In a complaint filed this week in the Massachusetts federal court, the trustees of BU say the Apple products contain a “gallium nitride thin film semiconductor device” that is still under patent protection. Professor Theodore Moustakas applied for the patent in 1995, which means it is set to expire in 2015. Here’s an image from the patent, which describes the use of nitrogen to prepare a type of film that is “a potential source of inexpensive and compact solid-state blue lasers:”

That work done on GaN in the 90s has indeed been very important. I know little about this specific patent but do recall the excitement which was coursing through the field at that time (back then it was largely about the wavelength that "blue" lasers provided and thus the greater density of information that could be packed onto an optical read write disc). The really interesting question though is why are these electronics firms being targeted? None of them (well, maybe Samsung does but the others certainly don't) actually build the semiconductor lasers that go into their products. They'd almost certainly be entirely unaware of what methods were used to produce them. So why try suing them?

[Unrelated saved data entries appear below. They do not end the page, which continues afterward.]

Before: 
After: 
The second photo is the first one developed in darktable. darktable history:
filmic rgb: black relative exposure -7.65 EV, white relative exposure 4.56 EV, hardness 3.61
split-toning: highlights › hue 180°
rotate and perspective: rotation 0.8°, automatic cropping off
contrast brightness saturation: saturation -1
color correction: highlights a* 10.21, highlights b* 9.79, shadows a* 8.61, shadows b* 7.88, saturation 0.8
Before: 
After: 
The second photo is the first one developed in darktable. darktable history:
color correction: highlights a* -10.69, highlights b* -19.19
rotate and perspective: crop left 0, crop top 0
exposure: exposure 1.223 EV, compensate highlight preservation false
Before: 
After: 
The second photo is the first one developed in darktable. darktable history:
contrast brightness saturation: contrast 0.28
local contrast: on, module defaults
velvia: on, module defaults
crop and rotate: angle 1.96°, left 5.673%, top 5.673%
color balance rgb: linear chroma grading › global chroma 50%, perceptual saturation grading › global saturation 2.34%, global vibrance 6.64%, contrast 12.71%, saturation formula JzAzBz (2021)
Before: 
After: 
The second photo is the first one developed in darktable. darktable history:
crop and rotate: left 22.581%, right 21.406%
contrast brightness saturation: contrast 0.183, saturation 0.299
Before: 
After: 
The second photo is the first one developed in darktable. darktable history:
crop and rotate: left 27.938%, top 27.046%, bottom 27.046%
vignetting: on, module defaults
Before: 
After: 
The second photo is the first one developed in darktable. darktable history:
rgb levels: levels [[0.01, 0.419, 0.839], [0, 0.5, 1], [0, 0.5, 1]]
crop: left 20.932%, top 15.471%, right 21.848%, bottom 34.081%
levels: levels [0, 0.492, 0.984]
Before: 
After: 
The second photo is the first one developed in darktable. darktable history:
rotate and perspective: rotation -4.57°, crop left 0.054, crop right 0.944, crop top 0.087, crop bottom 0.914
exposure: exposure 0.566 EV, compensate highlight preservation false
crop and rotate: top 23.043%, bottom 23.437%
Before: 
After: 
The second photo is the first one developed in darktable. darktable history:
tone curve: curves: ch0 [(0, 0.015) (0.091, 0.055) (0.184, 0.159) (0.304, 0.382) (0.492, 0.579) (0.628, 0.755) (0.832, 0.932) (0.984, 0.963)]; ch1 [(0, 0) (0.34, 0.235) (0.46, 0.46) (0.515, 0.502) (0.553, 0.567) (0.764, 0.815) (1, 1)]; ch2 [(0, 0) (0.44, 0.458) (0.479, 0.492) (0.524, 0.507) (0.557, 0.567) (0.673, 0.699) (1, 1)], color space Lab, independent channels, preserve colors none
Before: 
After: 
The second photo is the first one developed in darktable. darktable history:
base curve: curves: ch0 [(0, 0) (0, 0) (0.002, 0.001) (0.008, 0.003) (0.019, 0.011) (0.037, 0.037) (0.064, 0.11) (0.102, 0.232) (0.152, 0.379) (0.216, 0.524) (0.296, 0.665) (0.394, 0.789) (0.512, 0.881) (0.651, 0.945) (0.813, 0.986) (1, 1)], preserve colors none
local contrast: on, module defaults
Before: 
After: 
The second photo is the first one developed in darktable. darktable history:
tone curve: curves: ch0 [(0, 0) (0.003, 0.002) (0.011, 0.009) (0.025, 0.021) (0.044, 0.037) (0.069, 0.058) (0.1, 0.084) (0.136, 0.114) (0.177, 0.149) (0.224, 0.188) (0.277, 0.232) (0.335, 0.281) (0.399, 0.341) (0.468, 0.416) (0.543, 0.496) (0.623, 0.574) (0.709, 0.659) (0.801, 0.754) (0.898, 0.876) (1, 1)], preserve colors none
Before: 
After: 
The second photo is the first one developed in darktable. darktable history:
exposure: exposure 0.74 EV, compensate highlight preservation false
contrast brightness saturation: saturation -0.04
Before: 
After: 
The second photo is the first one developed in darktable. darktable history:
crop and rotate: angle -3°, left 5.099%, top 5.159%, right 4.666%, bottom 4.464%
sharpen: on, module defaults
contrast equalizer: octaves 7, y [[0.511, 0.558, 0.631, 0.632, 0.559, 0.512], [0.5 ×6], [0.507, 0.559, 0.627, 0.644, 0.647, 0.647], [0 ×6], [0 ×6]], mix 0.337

The answer is, OK, to be more accurate my assumption about what the answer is, that Boston University didn't paper the world with applications for this patent. The US, yes, they might have tried Japan and some European countries. But back then you didn't really bother with patent applications worldwide. The costs of the applications would have been too high for the potential revenues. If something this high tech came into general use then it would be in one of those three territories and money could be made that way. The implication of this is that it's entirely legal for anyone who wants to to make these lasers this way in, say, China, S Korea or Taiwan. Which is, as we know, where a lot of such electronics does get made these days. It's also entirely legal to sell equipment containing such lasers in countries where there is no patent.

There is only a restriction on importing equipment containing these patented devices into a country where there is a valid patent. Thus the suing of not the manufacturers (largely Hon Hai, or Foxconn, here), nor even of the component manufacturers, but of the importers of the offending goods.